### Data to use
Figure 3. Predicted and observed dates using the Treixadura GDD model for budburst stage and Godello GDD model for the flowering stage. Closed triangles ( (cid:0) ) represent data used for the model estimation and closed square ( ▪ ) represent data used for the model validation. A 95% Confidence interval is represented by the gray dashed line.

* * *

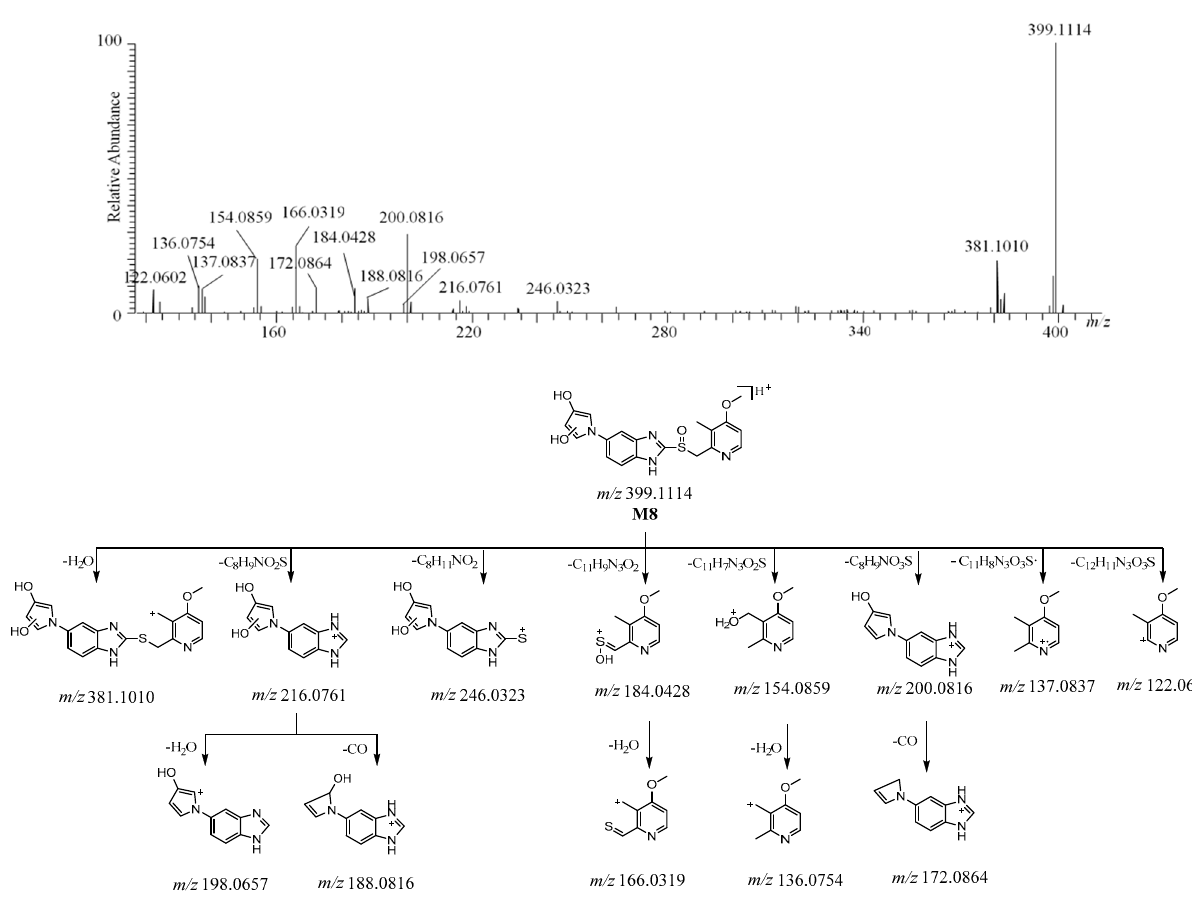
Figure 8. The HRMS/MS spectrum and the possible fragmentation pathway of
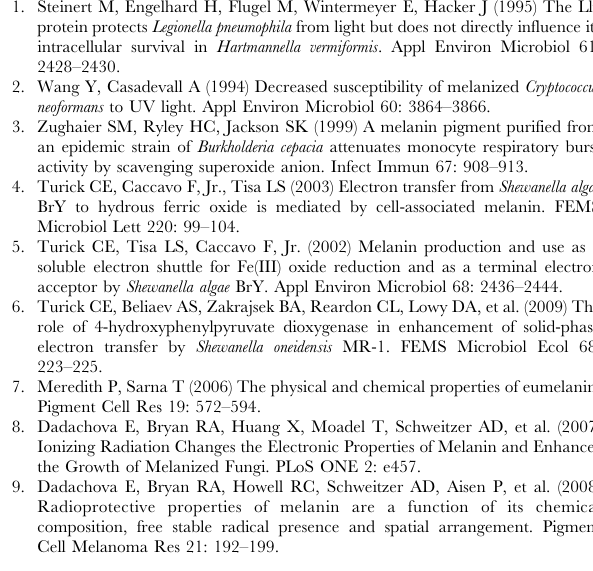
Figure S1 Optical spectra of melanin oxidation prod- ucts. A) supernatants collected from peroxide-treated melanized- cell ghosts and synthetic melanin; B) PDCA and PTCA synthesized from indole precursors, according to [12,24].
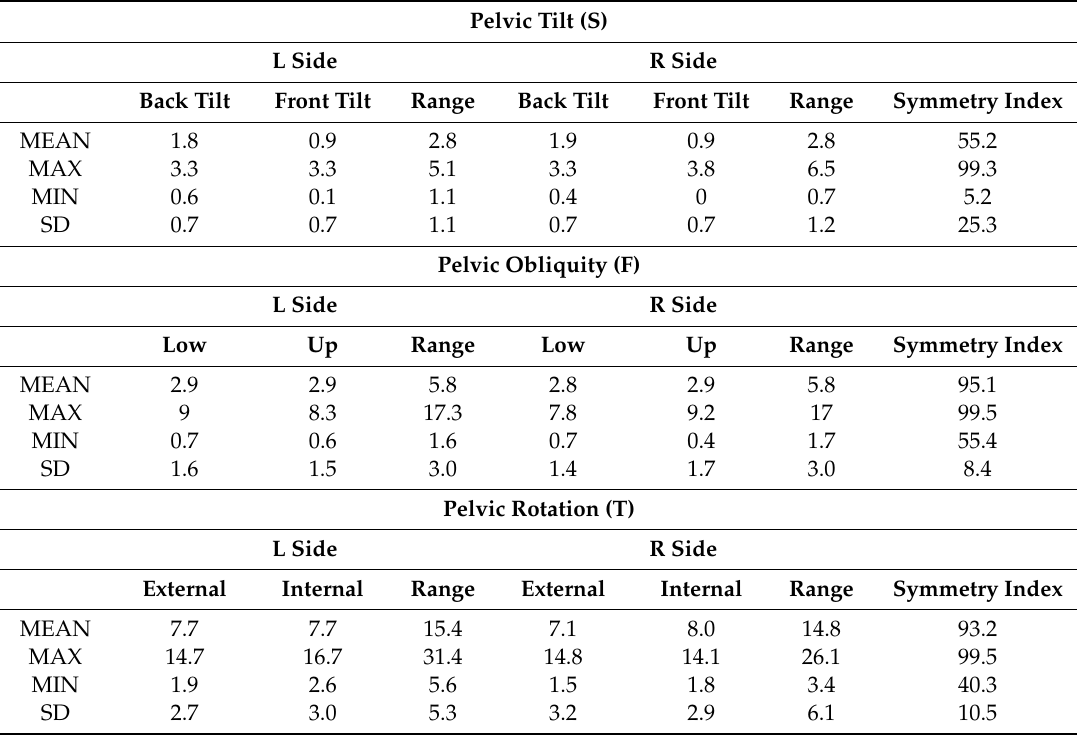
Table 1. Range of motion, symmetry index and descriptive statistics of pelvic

==

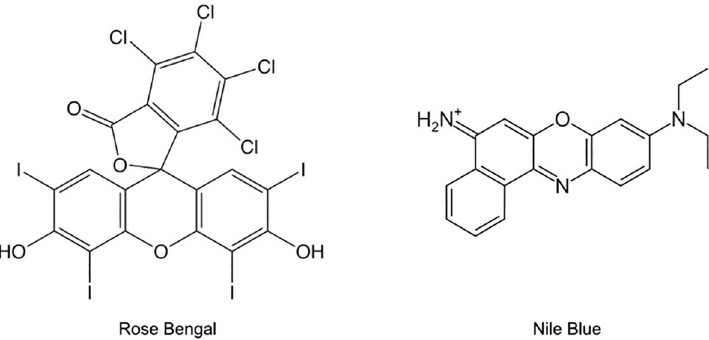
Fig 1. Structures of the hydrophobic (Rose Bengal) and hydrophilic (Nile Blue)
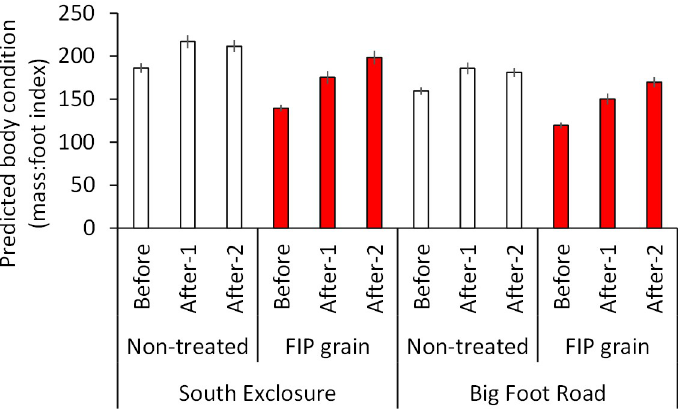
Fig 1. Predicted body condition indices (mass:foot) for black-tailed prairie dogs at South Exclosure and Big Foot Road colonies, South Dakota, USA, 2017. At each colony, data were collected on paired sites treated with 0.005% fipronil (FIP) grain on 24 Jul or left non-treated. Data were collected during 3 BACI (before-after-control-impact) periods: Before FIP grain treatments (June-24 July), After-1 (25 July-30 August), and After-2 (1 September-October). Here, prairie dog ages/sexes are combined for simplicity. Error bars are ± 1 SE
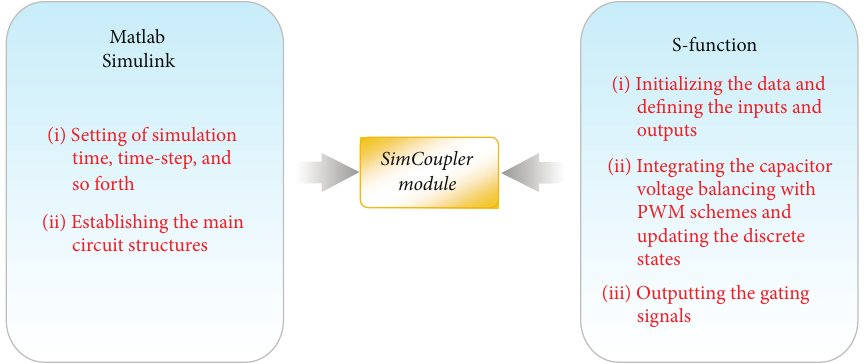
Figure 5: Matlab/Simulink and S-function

### What you are asked to do
Restate word for word every line from the one with "Fig 1. Predicted" up to and including the one with "Figure 5: Matlab/Simulink and S-function" in the records above, minus the pictures.

### Result of this exercise
Fig 1. Predicted body condition indices (mass:foot) for black-tailed prairie dogs at South Exclosure and Big Foot Road colonies, South Dakota, USA, 2017. At each colony, data were collected on paired sites treated with 0.005% fipronil (FIP) grain on 24 Jul or left non-treated. Data were collected during 3 BACI (before-after-control-impact) periods: Before FIP grain treatments (June-24 July), After-1 (25 July-30 August), and After-2 (1 September-October). Here, prairie dog ages/sexes are combined for simplicity. Error bars are ± 1 SE
Figure 5: Matlab/Simulink and S-function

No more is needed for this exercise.